──────── Source text ────────
My Lords, far be it from me to take a combative line. I am emollient at this time of night. However, did not the Minister give an indication that there would be variation in the fees? We do not believe that that is the case.

Lord McIntosh of Haringey

My Lords, has anyone ever accused me of being combative? I am no such thing. I am on the side of the people and of local communities. I am on the side of those who would say that situations might develop in local communities which make it desirable for the licensing policy of the local authority to be subject to variation. What happens? The Opposition parties and the noble Lord, Lord Hodgson, say, "Oh, well, it will be fie years before we get around to reviewing our licensing policy. Indeed, we're not allowed to review it in less than five years from now. You'll just have to wait until that time". That is not a plausible point of view and it does not fit in with any of the fine words which have been used in discussing the previous amendment.

Amendment No. 32 would remove the fire authority from the list of those who are required to be consulted. In Committee, the noble Lord, Lord Hodgson, said of the fire authority that its specialist expertise it public safety in regard to a building is vital. He referred to a building rather than to a policy, but there is a positive as well as a negative aspect to this. The fire authority can say "No" to provisions in a building, but surely it should have the opportunity of saying "Yes" to a positive policy which is in favour of fire prevention. In the week after Rhode Island, we should be particularly concerned to do that.
──────── Dataset records ────────
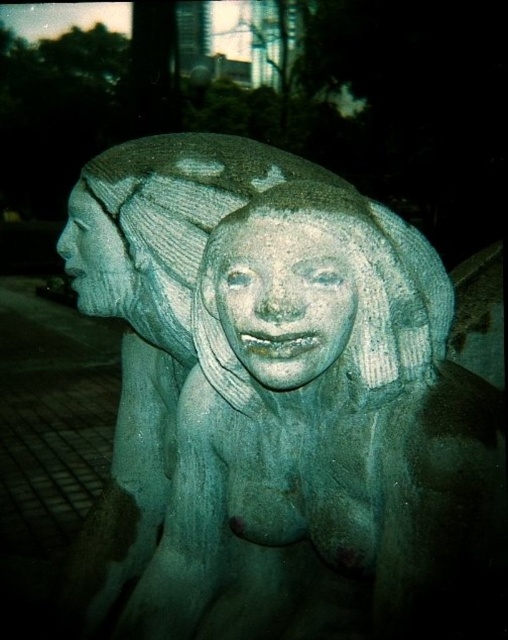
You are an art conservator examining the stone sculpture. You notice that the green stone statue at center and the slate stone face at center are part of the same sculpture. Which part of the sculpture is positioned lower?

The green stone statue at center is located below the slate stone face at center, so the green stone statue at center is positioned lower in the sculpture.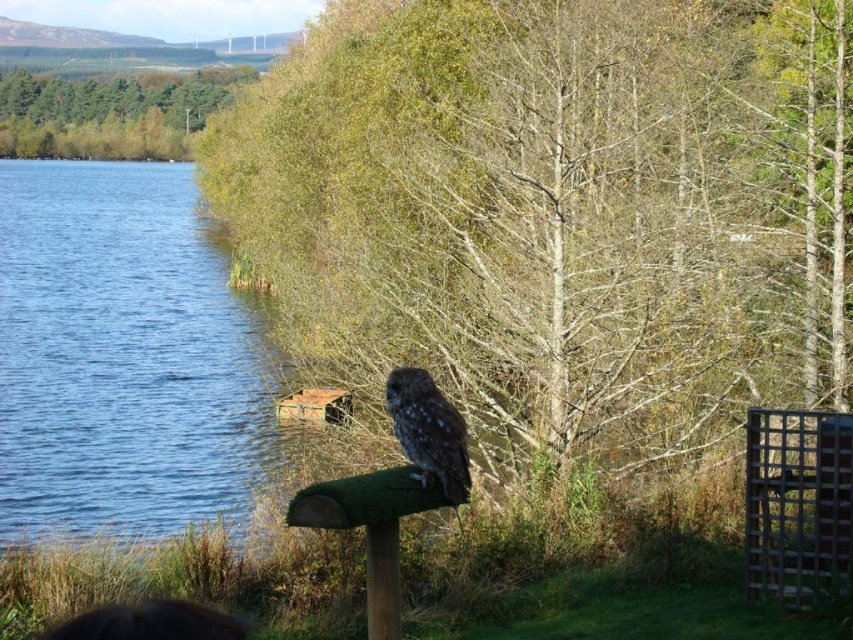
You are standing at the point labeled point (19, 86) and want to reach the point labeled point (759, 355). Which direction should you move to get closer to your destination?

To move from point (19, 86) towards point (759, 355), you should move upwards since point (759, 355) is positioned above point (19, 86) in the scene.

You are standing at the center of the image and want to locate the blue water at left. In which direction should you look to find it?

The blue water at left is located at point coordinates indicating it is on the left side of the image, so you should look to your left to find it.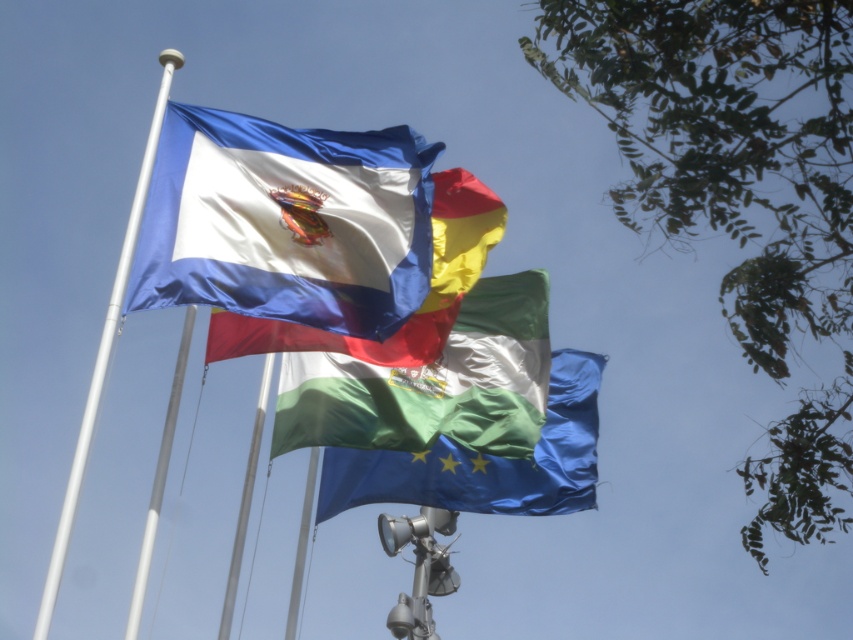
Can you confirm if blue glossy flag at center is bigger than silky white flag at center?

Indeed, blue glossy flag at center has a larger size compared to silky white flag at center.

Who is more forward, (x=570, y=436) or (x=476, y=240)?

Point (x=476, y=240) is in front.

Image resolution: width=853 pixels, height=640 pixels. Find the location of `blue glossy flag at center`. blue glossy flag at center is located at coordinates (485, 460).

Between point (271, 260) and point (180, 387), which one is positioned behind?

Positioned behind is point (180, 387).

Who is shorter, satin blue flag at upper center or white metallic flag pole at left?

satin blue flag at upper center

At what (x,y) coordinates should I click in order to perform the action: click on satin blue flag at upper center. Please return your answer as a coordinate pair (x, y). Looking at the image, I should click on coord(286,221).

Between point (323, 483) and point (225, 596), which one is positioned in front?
────────
Questions:
A - Reproduce the debate excerpt between "Lord McIntosh of" and "the previous amendment.", inclusive.
B - Answer these questions from the debate excerpt:
(i) Which amendment would remove the fire authority from the list of those required to be consulted?
(ii) On whose side does Lord McIntosh of Haringey say he is, in his first statement of this?
(iii) In the week after what does he say there should be particular concern?
C - List every sentence in the debate excerpt that ends with a question mark.

Answers to the exercises:
A -
Lord McIntosh of Haringey

My Lords, has anyone ever accused me of being combative? I am no such thing. I am on the side of the people and of local communities. I am on the side of those who would say that situations might develop in local communities which make it desirable for the licensing policy of the local authority to be subject to variation. What happens? The Opposition parties and the noble Lord, Lord Hodgson, say, "Oh, well, it will be fie years before we get around to reviewing our licensing policy. Indeed, we're not allowed to review it in less than five years from now. You'll just have to wait until that time". That is not a plausible point of view and it does not fit in with any of the fine words which have been used in discussing the previous amendment.

B -
(i) Amendment No. 32
(ii) The side of the people and of local communities
(iii) Rhode Island

C -
However, did not the Minister give an indication that there would be variation in the fees?
My Lords, has anyone ever accused me of being combative?
What happens?